§ What the task requires
Whenever the string "keys" appears in a line below, please copy the line out.

§ Information supplied

★ ★ ★ ★ ★

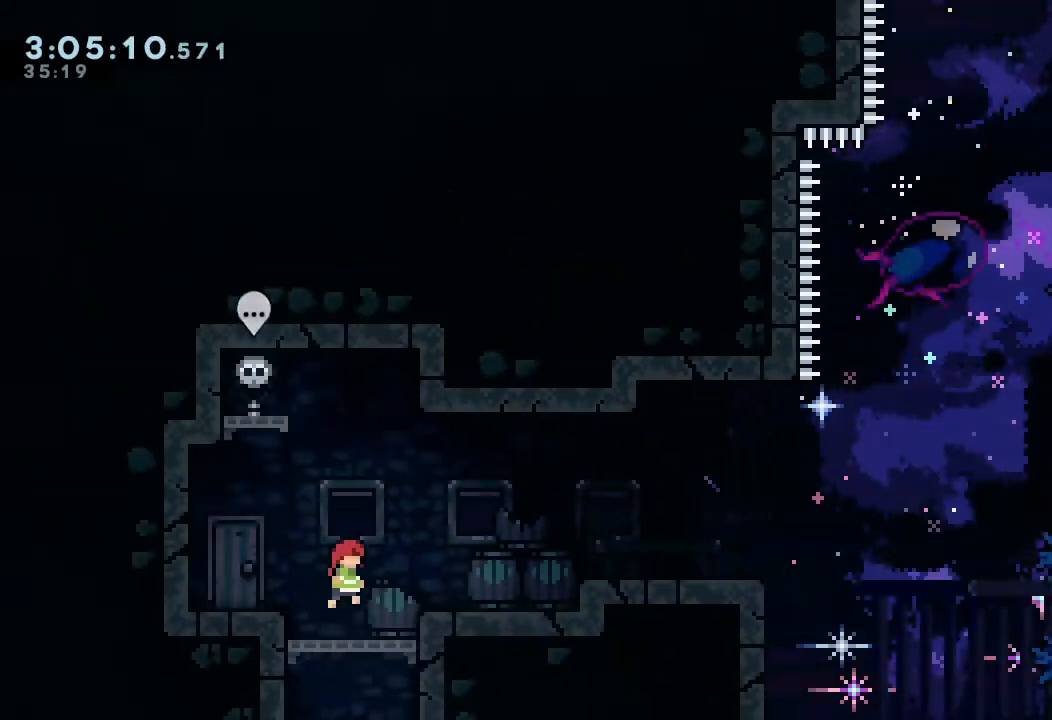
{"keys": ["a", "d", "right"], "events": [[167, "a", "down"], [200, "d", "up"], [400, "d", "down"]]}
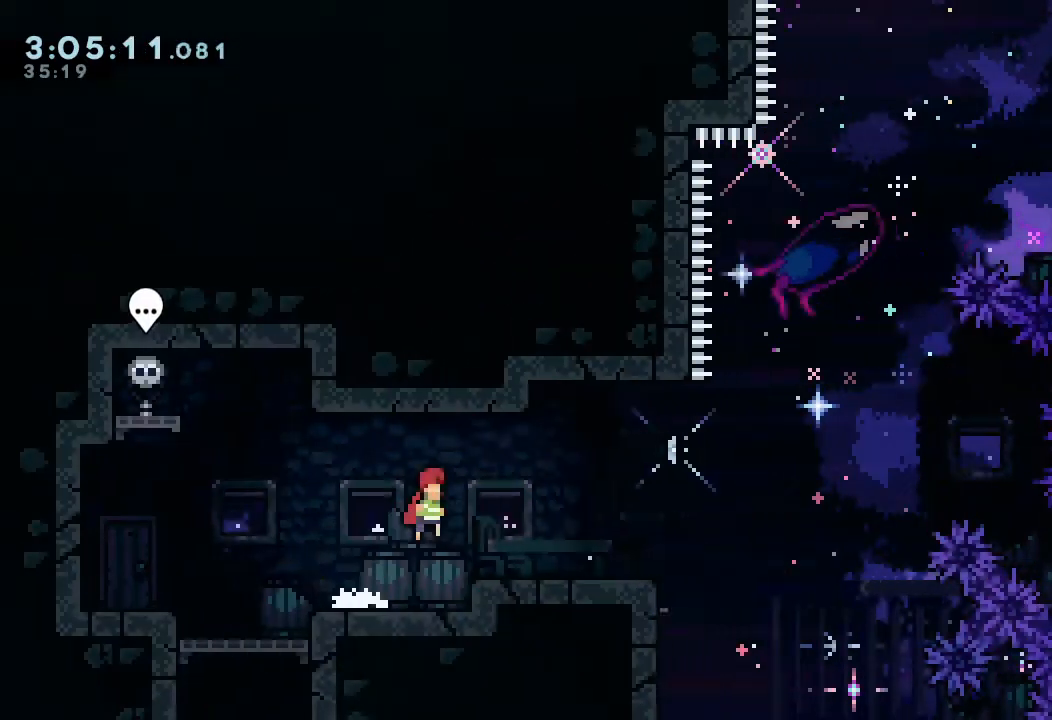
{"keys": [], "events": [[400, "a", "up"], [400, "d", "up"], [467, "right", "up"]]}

★ ★ ★ ★ ★

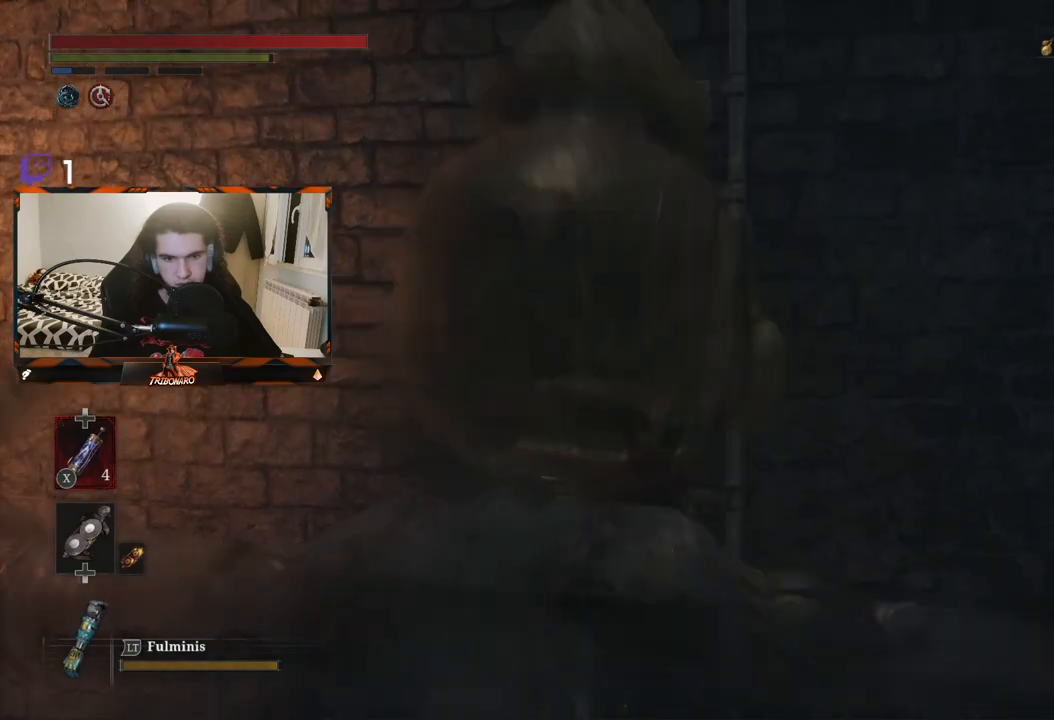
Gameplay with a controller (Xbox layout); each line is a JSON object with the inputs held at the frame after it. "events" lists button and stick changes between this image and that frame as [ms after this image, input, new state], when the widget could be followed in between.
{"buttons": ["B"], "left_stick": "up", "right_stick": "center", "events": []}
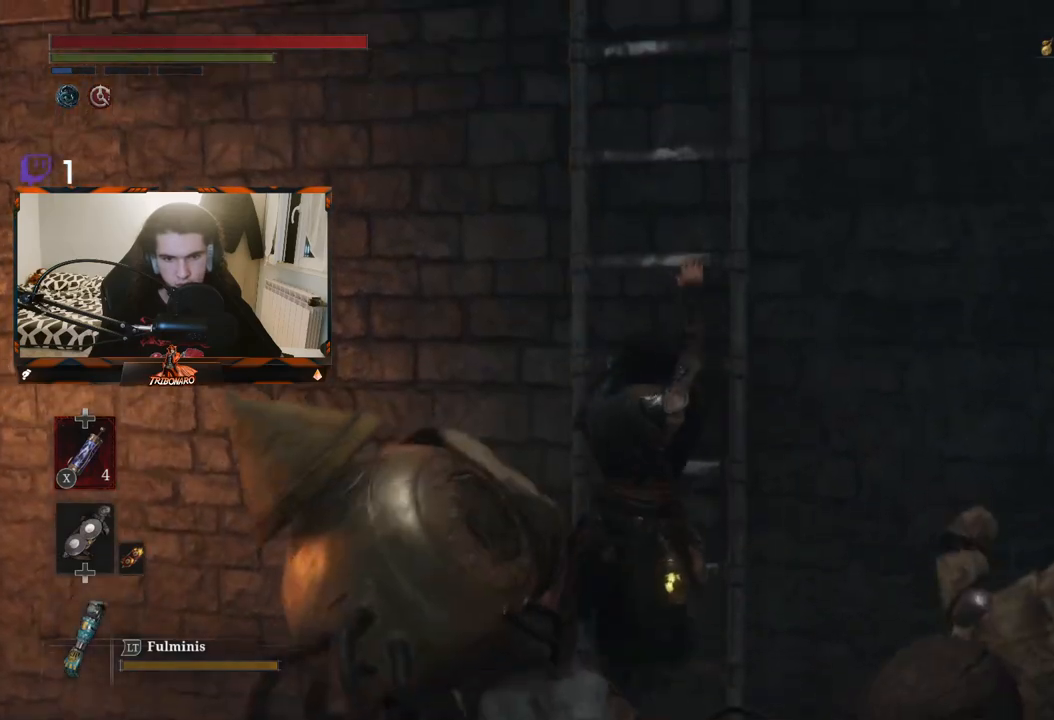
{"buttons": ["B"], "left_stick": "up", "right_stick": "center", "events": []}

★ ★ ★ ★ ★

§ Response
{"keys": ["a", "d", "right"], "events": [[167, "a", "down"], [200, "d", "up"], [400, "d", "down"]]}
{"keys": [], "events": [[400, "a", "up"], [400, "d", "up"], [467, "right", "up"]]}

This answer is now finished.